Thanks for that, folks. Thanks just bunches.
About a year later, Easter of 1998, I was received in to the Church. I recieved the sacraments of confirmation and first Communion. That night was perhaps the only night of my entire life when I knew I was exactly where I was supposed to be, doing exactly what I was supposed to be doing.
Politically, I’m still a libertarian, though not a Libertarian, if you get my drift. I believe with Jefferson that that government is best which governs least. I guess the difference is only to be found in my definition of Liberty. Previously it meant the freedom to whatever the hell I wanted with no regard to the consequences to either myself or others. Now it means the freedom to become more fully human by living as best I can by the truth. Not that I’m particularly successful at it, but it’s truly a saner approach to life. Indeed, as Merton taught me, the definition of sanity is living in accord with reality. What’s more real than God?

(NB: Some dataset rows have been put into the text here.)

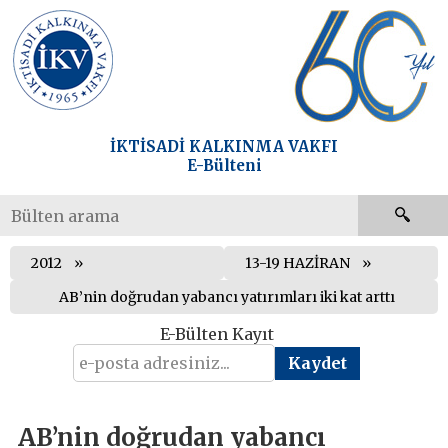
İKTİSADİ KALKINMA VAKFI
E-Bülteni
2012
13-19 HAZİRAN
AB’nin doğrudan yabancı yatırımları iki kat arttı
E-Bülten Kayıt
AB’nin doğrudan yabancı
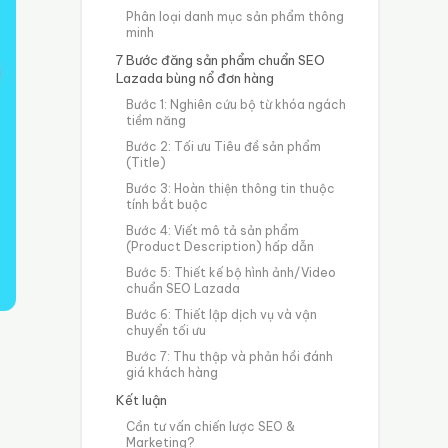
Phân loại danh mục sản phẩm thông
minh
7 Bước đăng sản phẩm chuẩn SEO
Lazada bùng nổ đơn hàng
Bước 1: Nghiên cứu bộ từ khóa ngách
tiềm năng
Bước 2: Tối ưu Tiêu đề sản phẩm
(Title)
Bước 3: Hoàn thiện thông tin thuộc
tính bắt buộc
Bước 4: Viết mô tả sản phẩm
(Product Description) hấp dẫn
Bước 5: Thiết kế bộ hình ảnh/Video
chuẩn SEO Lazada
Bước 6: Thiết lập dịch vụ và vận
chuyển tối ưu
Bước 7: Thu thập và phản hồi đánh
giá khách hàng
Kết luận
Cần tư vấn chiến lược SEO &
Marketing?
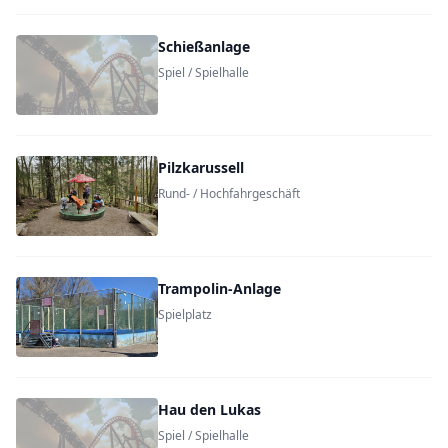
Schießanlage
Spiel / Spielhalle
Pilzkarussell
Rund- / Hochfahrgeschäft
Trampolin-Anlage
Spielplatz
Hau den Lukas
Spiel / Spielhalle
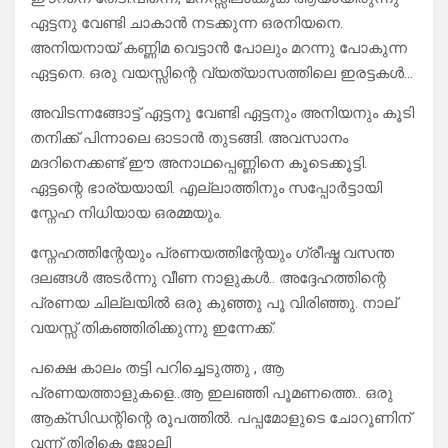
ഏട്ടനു വേണ്ടി ചാകാൻ നടക്കുന്ന ഒരനിയനെ.
അനിയനായ് കണ്ണിമ വെട്ടാൻ പോലും മറന്നു പോകുന്ന
ഏട്ടനെ. ഒരു വയസ്സിന്റെ വ്യത്യാസത്തിലെ ഇരട്ടകൾ…
അവിടന്നങ്ങോട്ട് ഏട്ടനു വേണ്ടി ഏട്ടനും അനിയനും കൂടി
തനിക്ക് പിന്നാലെ ഓടാൻ തുടങ്ങി. അവസാനം
മദറിനെക്കണ്ട് ഈ അനാഥപ്പെണ്ണിനെ കൂടെക്കൂട്ടി.
ഏട്ടന്റെ ഭാര്യയായി. എല്ലാത്തിനും സപ്പോർട്ടായി
സ്നേഹ നിധിയായ ഒരമ്മയും.
സ്നേഹത്തിന്റേയും പ്രണയത്തിന്റേയും ഗ്രീഷ്മ വസന്ത
ദലങ്ങൾ അടർന്നു വീണ നാളുകൾ.. അദ്ദേഹത്തിന്റെ
പ്രണയ ചില്ലയിൽ ഒരു കുഞ്ഞു പൂ വിരിഞ്ഞു. നാല്
വയസ്സ് തികഞ്ഞിരിക്കുന്നു ഇന്നേക്ക്.
പക്ഷെ കാലം തട്ടി പറിച്ചെടുത്തു , ആ
പ്രണയത്താളുകളെ..ആ ഇലഞ്ഞി പൂമണത്തെ.. ഒരു
ആക്സിഡന്റിന്റെ രൂപത്തിൽ. പപ്പമോളുടെ ചോറൂണിന്
വന്ന് തിരികെ ജോലി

As far as the strictness of the Church’s doctrines, there are only a couple that I find strict at all. I’m sure you can hazard a guess as to which ones they may be. They are in fact many of the ones I found difficult when I was a Baptist. The difference is that the Catholic Church doesn’t just tell you “this is the way it is, shut up and do it” (or, don’t do it, as the case may be). The Church actually has well thought out, intellectually honest, rational reasons for the positions it takes. If you look into the real reasons behind any doctrine of the Church you disagree with, you may still disagree at the end of the day, but you will be forced to admit there is nothing arbitrary or capricious about it.
So that, dear J. Scott, is the Readers Digest version of it all. There are of course details left out, not the least of which is how my life fell apart completely during the time of my separation and divorce in the late 90′s, which not only led me back to a serious search for the truth, but which was only survived because of my discovery of same. But that’s another story, best told over a case of brew.